Task item => Below are the records. Transcribe them exactly.

-- Information provided follows --

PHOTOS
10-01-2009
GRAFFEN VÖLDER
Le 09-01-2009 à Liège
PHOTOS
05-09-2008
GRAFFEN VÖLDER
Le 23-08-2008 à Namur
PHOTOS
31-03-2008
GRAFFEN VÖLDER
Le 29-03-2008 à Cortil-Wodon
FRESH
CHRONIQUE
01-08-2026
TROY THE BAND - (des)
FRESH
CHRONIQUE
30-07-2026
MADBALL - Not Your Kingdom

-- Information provided concluded --

Written response =>
PHOTOS
10-01-2009
GRAFFEN VÖLDER
Le 09-01-2009 à Liège
PHOTOS
05-09-2008
GRAFFEN VÖLDER
Le 23-08-2008 à Namur
PHOTOS
31-03-2008
GRAFFEN VÖLDER
Le 29-03-2008 à Cortil-Wodon
FRESH
CHRONIQUE
01-08-2026
TROY THE BAND - (des)
FRESH
CHRONIQUE
30-07-2026
MADBALL - Not Your Kingdom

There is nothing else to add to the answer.